[Stored data entries]
____

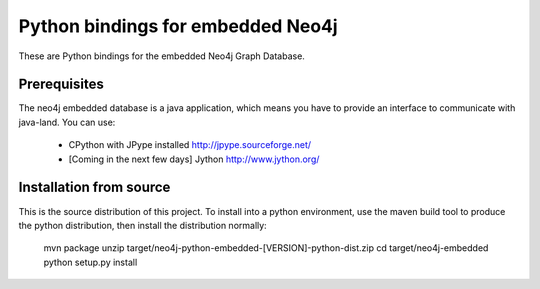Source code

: Python bindings for embedded Neo4j
==================================

These are Python bindings for the embedded Neo4j Graph Database.

Prerequisites
-------------

The neo4j embedded database is a java application, which means you have to provide an interface to communicate with java-land. You can use:

 - CPython with JPype installed http://jpype.sourceforge.net/
 - [Coming in the next few days] Jython http://www.jython.org/

Installation from source
------------------------

This is the source distribution of this project. To install into a python environment, use the maven build tool to produce the python distribution, then install the distribution normally:

    mvn package
    unzip target/neo4j-python-embedded-[VERSION]-python-dist.zip
    cd target/neo4j-embedded
    python setup.py install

____

▶ [EXERCISE AIM] Look for the word "http" in the data, then return every line that contains it.

▶ [ANSWER SPACE]
 - CPython with JPype installed http://jpype.sourceforge.net/
 - [Coming in the next few days] Jython http://www.jython.org/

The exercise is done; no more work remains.